■ **Task directions**: List every defendant whom the factbox below on the Egyptian court jailing Al Jazeera journalists mentions by name.

■ **Excerpt provided**:
Factbox: Egypt Court Jails Jazeera Journalists

On Monday, the Giza Criminal Court sentenced eighteen people in the Al Jazeera trial to prison sentences ranging from seven to ten years. Only two of the defendants were acquitted.

Who are the defendants and how were they sentenced?

The Public Prosecutor referred twenty defendants, including four foreigners, to trial before a criminal court. Seven defendants who were in custody were sentenced from seven to ten years in prison, eleven were sentenced in absentia, and just two were acquitted. According to Al Jazeera, only nine of the twenty defendants work for the network.

Three Al Jazeera journalists in custody:
Peter Greste: Accused of spreading false information and collaborating with the Muslim Brotherhood, Greste was sentenced to the maximum sentence of seven years
Mohamed Fahmy: Accused of spreading false information and collaborating with the Muslim Brotherhood, Fahmy was sentenced to seven years. The maximum sentence for Fahmy, as an Egyptian national was fifteen years.
Baher Mohamed: Accused of spreading false information and collaborating with the Muslim Brotherhood, was sentenced to seven years. The judge added another three years to his sentence for possession of ammuniotion. Al Jazeera reported that Mohamed was in possession of a spent bullet casing that he had found on the ground during a protest. As a result he was also fined EGP5,000.

Four other defendants in custody:
Four other defendants sentenced to seven years in person

Six Al Jazeera journalists sentenced in absentia
British journalists Sue Turton and Dominic Kane sentenced each to ten years in prison
Includes four other Al Jazeera staff members

Five other defendants tried in absentia, given ten years prison
Includes Rena Netjes, a Dutch journalist who has never worked for Al Jazeera.

Two defendants acquitted
Two Egyptian defendants acquitted- Anas Mohamed al-Beltagy (son of Mohamed al-Beltagy) and Ahmed Abdel Hamid Abdel Aziz. They are both university students, and not journalists.

What were they charged with?  

According to a statement from the Office of the Public Prosecutor, the Egyptian defendants were charged with joining a terrorist group (referring to the Muslim Brotherhood), “which aims to obstruct the law and prevent state institutions from carrying out their work, in addition to transgressing against the personal freedoms of citizens, harming national unity and the security of the society, and utilizing terrorist methods to achieve its goals.” The statement also said that the foreign defendants were charged with assisting the Egyptian defendants with the above crimes by providing them with funds, information, and equipment, and knowledge of intentions. They were also charged with possession of unlicensed communication, recording, broadcasting, and transmission equipment  Additionally, Ahram Online reported that the defendants were charged with spreading false news meant to damage Egypt’s security, falsely portraying Egypt as being in a state of “civil war,” and assisting or joining the banned Muslim Brotherhood.

[Chart analysis data]
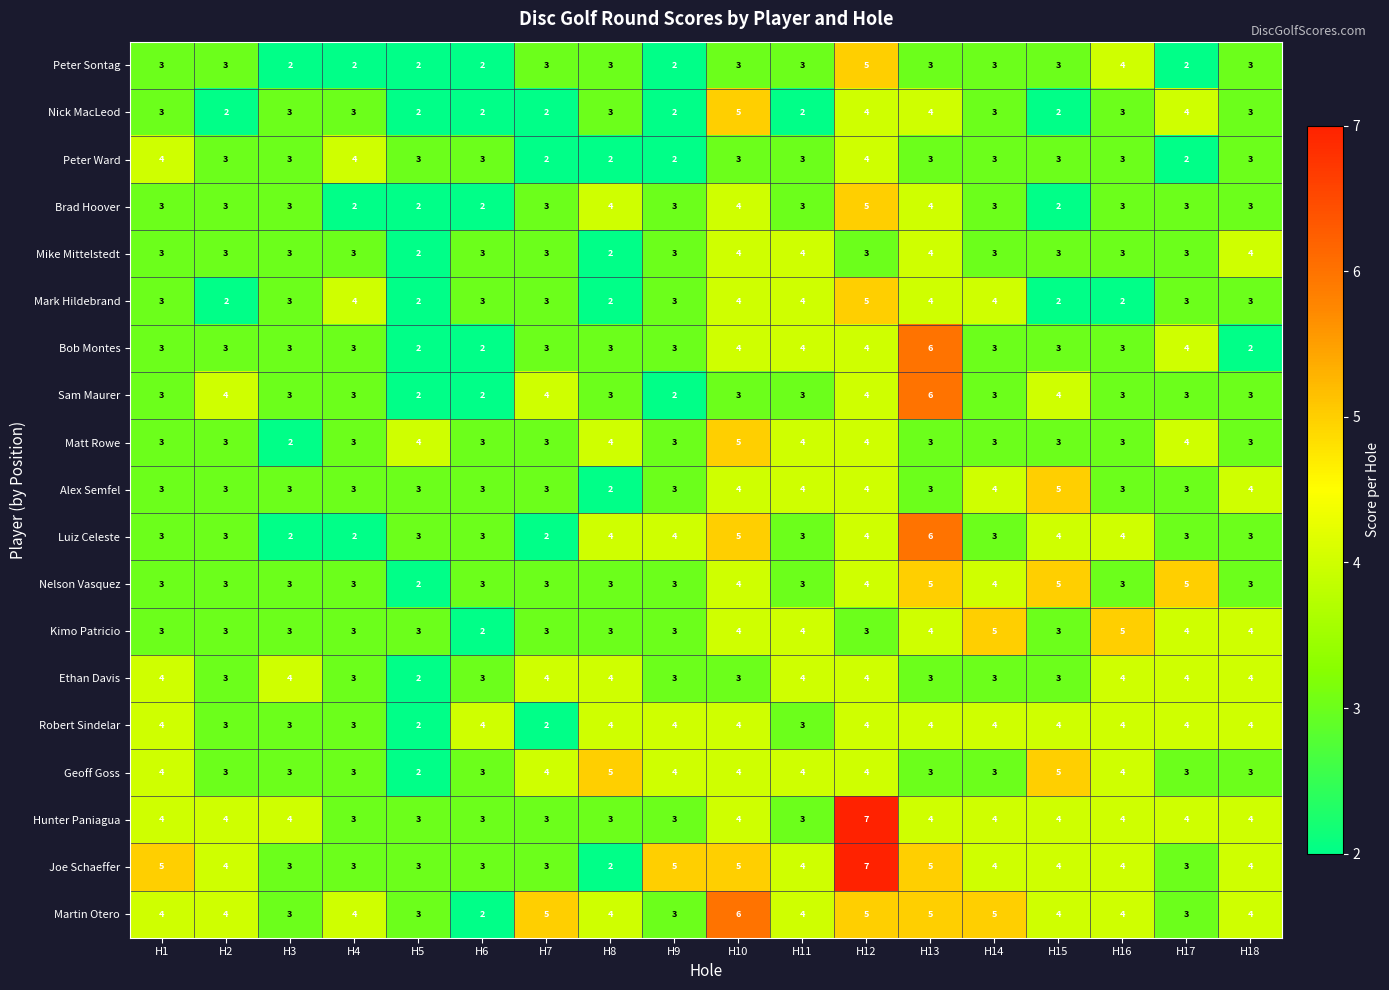

What is the smallest value displayed?

2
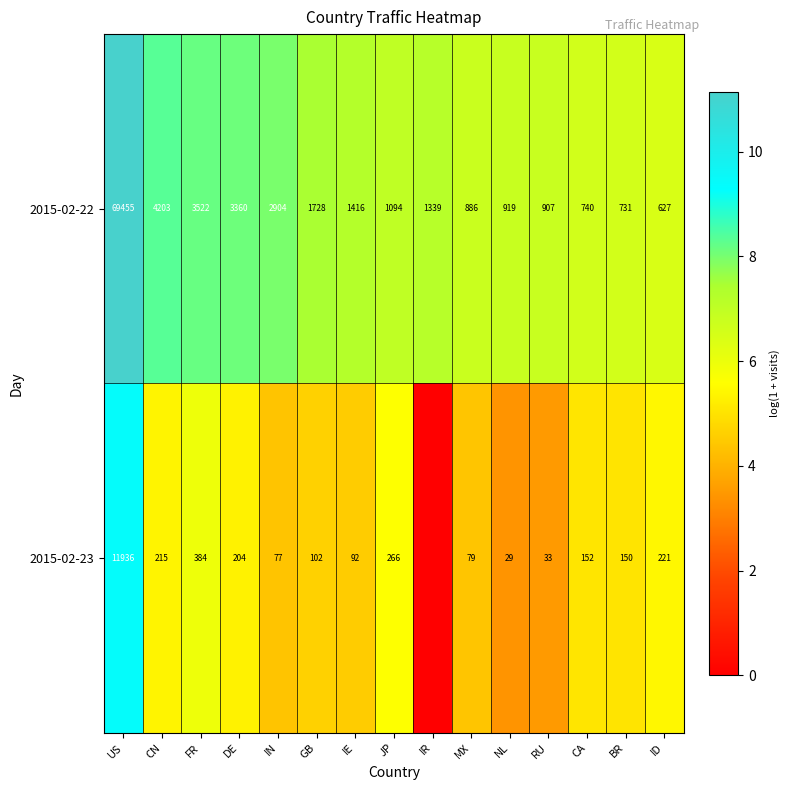

Rank the categories by 2015-02-22 value from lowest to highest.

ID, BR, CA, MX, RU, NL, JP, IR, IE, GB, IN, DE, FR, CN, US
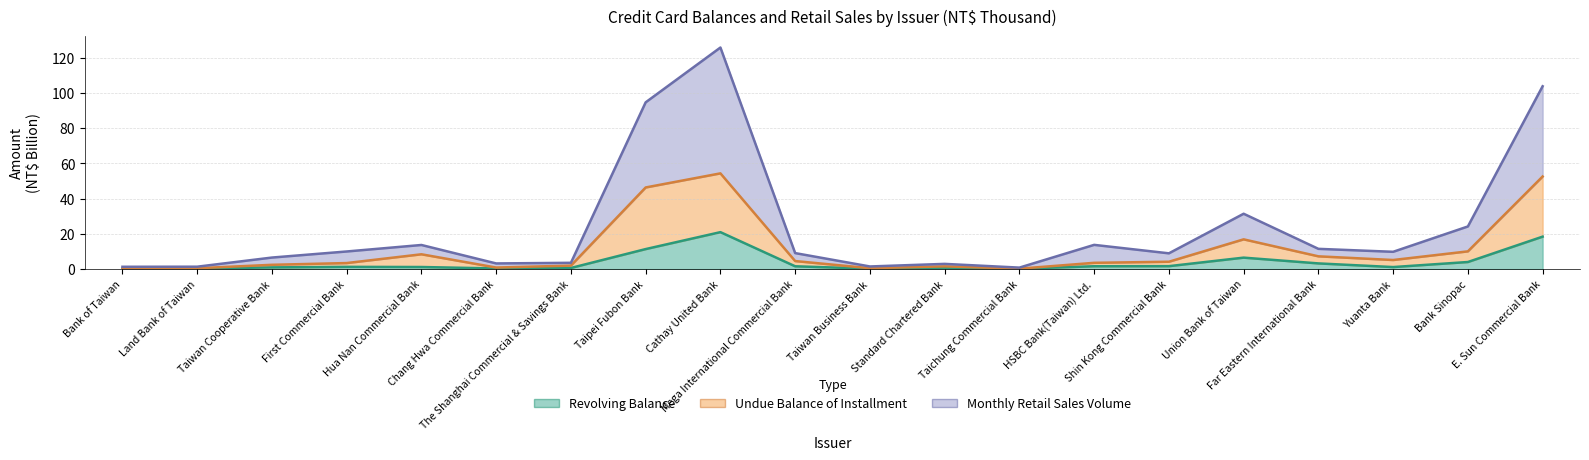

Reading left to right, transcribe all the data shown in this chart.

Revolving Balance: 0.2	0.3	1.0	1.3	1.2	0.4	0.7	11.4	21.0	1.6	0.3	0.8	0.2	1.6	1.7	6.5	3.3	1.2	4.0	18.5
Undue Balance of Installment: 0.3	0.5	2.5	3.5	8.4	0.9	2.0	46.4	54.4	4.6	0.5	1.6	0.3	3.6	4.2	16.9	7.3	5.2	10.1	52.6
Monthly Retail Sales Volume: 1.3	1.4	6.6	10.0	13.7	3.2	3.6	94.7	125.8	9.1	1.5	3.0	0.9	13.8	9.0	31.5	11.5	9.8	24.2	103.9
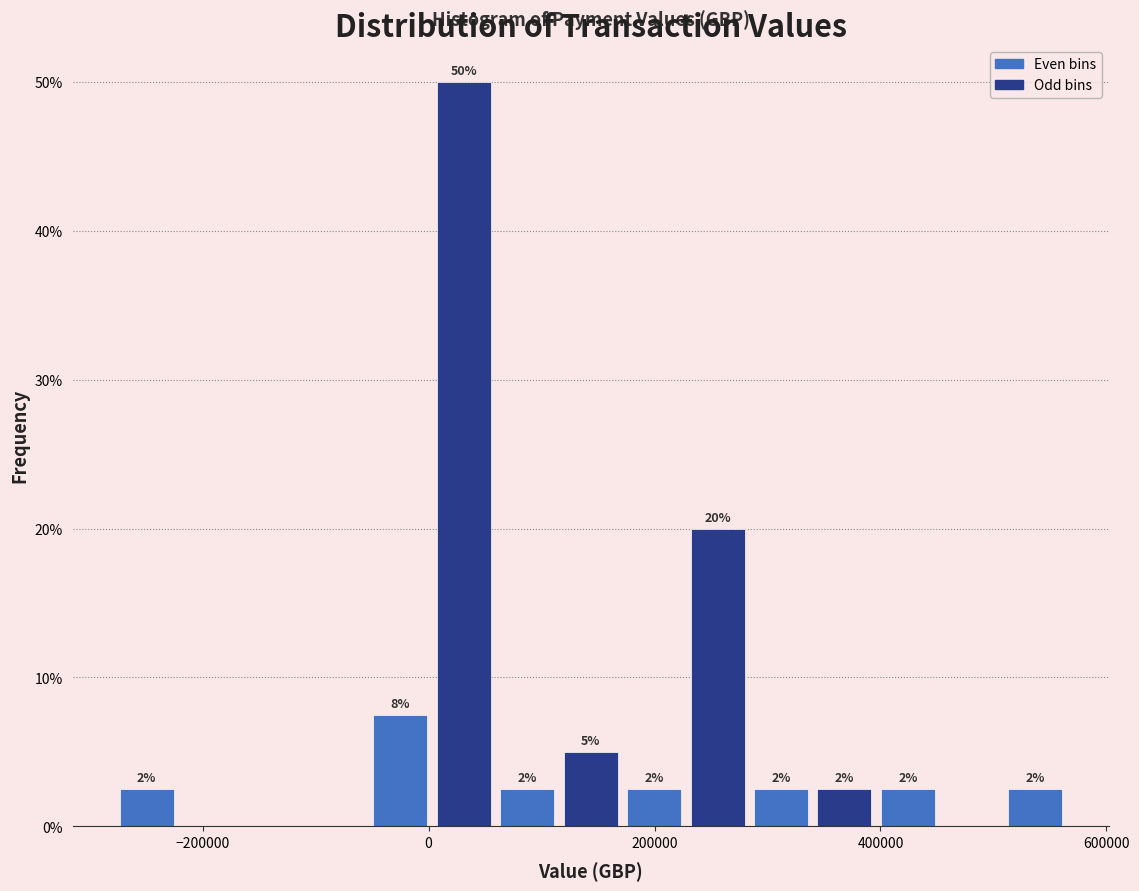

Around what value on the x-axis is the tallest bar? Give the approximate position of its centre, as read against the axis.

40000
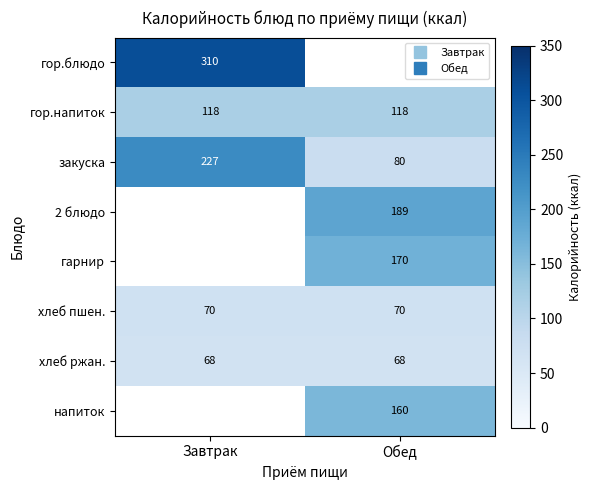

What is the maximum value for хлеб ржан.?

68.0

■ **Task response**:
- Peter Greste
- Mohamed Fahmy
- Baher Mohamed
- Sue Turton
- Dominic Kane
- Rena Netjes
- Anas Mohamed al-Beltagy
- Ahmed Abdel Hamid Abdel Aziz